According to André Chennevière, Bertrand Flornoy's ‘remarkable work on Amazonia’ has undeniable ‘scientific value’, but is less accessible than that of Ferreira de Castro.

Flornoy also made several documentary films between 1947 and 1953. In 1955 he made a sound recording about the Iawa and Bora Indians, which won him the Grand Prix du disque de l'Académie Charles-Cros.

=== MP for 15 years ===
Under the French Fifth Republic (1958-) created by President Charles de Gaulle (1958-1969), Bertrand Flornoy entered politics in 1959, becoming national youth delegate for the Union for the New Republic (UNR).

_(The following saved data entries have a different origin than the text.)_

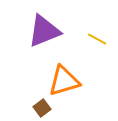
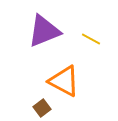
yellow line: moved 6 px left
orange triangle: rotated 44 degrees clockwise
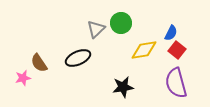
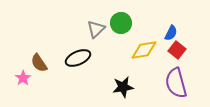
pink star: rotated 21 degrees counterclockwise
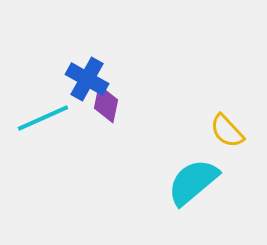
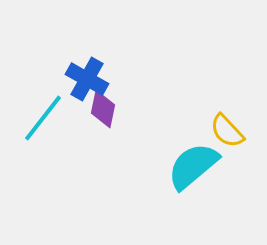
purple diamond: moved 3 px left, 5 px down
cyan line: rotated 28 degrees counterclockwise
cyan semicircle: moved 16 px up
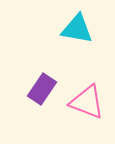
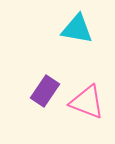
purple rectangle: moved 3 px right, 2 px down
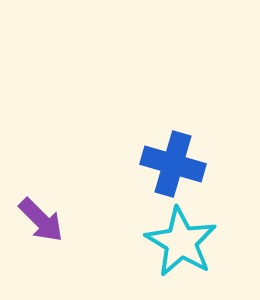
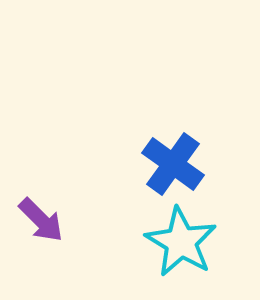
blue cross: rotated 20 degrees clockwise
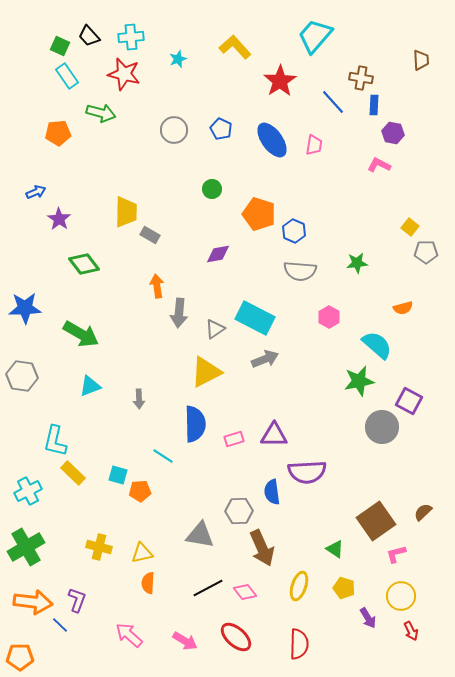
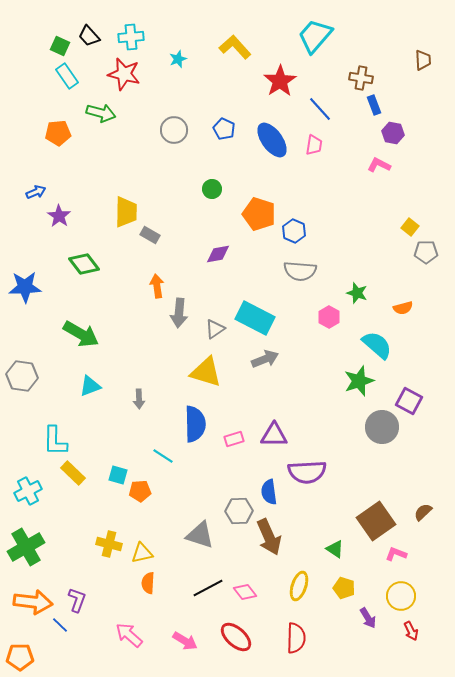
brown trapezoid at (421, 60): moved 2 px right
blue line at (333, 102): moved 13 px left, 7 px down
blue rectangle at (374, 105): rotated 24 degrees counterclockwise
blue pentagon at (221, 129): moved 3 px right
purple star at (59, 219): moved 3 px up
green star at (357, 263): moved 30 px down; rotated 25 degrees clockwise
blue star at (25, 308): moved 21 px up
yellow triangle at (206, 372): rotated 44 degrees clockwise
green star at (359, 381): rotated 8 degrees counterclockwise
cyan L-shape at (55, 441): rotated 12 degrees counterclockwise
blue semicircle at (272, 492): moved 3 px left
gray triangle at (200, 535): rotated 8 degrees clockwise
yellow cross at (99, 547): moved 10 px right, 3 px up
brown arrow at (262, 548): moved 7 px right, 11 px up
pink L-shape at (396, 554): rotated 35 degrees clockwise
red semicircle at (299, 644): moved 3 px left, 6 px up
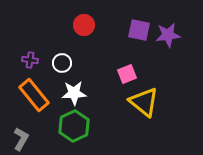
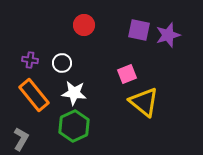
purple star: rotated 10 degrees counterclockwise
white star: rotated 10 degrees clockwise
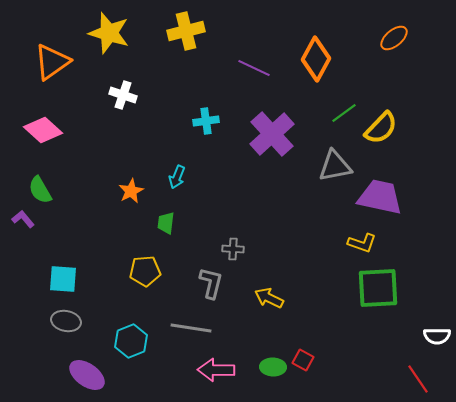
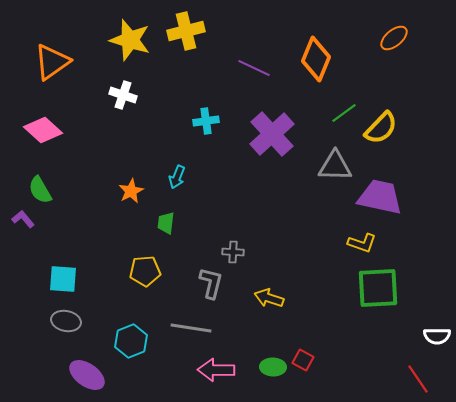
yellow star: moved 21 px right, 7 px down
orange diamond: rotated 6 degrees counterclockwise
gray triangle: rotated 12 degrees clockwise
gray cross: moved 3 px down
yellow arrow: rotated 8 degrees counterclockwise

He was a Gaullist deputy for Seine-et-Marne from 1962 to 1978, and was re-elected three times. He was also mayor of Coulommiers in Seine-et-Marne.

==Works==
Printed books are ordered by date of first publication.
- Upper Amazon, Paris, Plon, 1939, repr. Paris, Plon, 1953.
- Three French among the Indians gear heads, Paris, Plon, 1939, repr. Rio de Janeiro, Atlantica Editora, 1945, repr. Paris, Plon, 1953 (reissue common with Upper Amazon).
- Among the Indians of the Amazon, Paris, ed. I serve, 1943.
- Discovery of sources, from the Andes to the Amazon rainforest, Paris, I serve, 1946, repr. Paris, I serve, 1951.
- Sea ice in the jungle, collective work, Paris, Plon, 1952.
- IAWA, free people, Paris, Amiot-Dumont, 1953, repr. 1955.
- The headwaters of the Amazon, with Rouch Geneviève, Paris, F. Nathan, 1954.
- Inca Adventure, Paris, Amiot-Dumont, 1955, repr. Paris, History Book Club, 1955, repr. Paris, Perrin, 1963, repr. Paris, Perrin, 1980 ( ISBN 2-262-00204-5 )
- Archaeological exploration of the Alto Río Marañón (Río Marañón sources of the Rio Sarma), 1955.
- Mission in the Upper Amazon, 1956.
- At the forefront of exploration, Paris, Fayard, 1960.
- Amazon, Lands and men, finding sources, Paris, ed. Perrin, 1969, repr. Évreux, Circle bibliophile, 1970.
- Other: Various articles, forewords, contributions.

==Documentaries==
- Indian highlands, Paris, 1947 .
- Conquest of the jungle, Paris, Empire, 1948 .
- My friend Ti, gear heads, Paris, Empire, 1948 .
- IAWA! at the heart of the Amazon, 1953.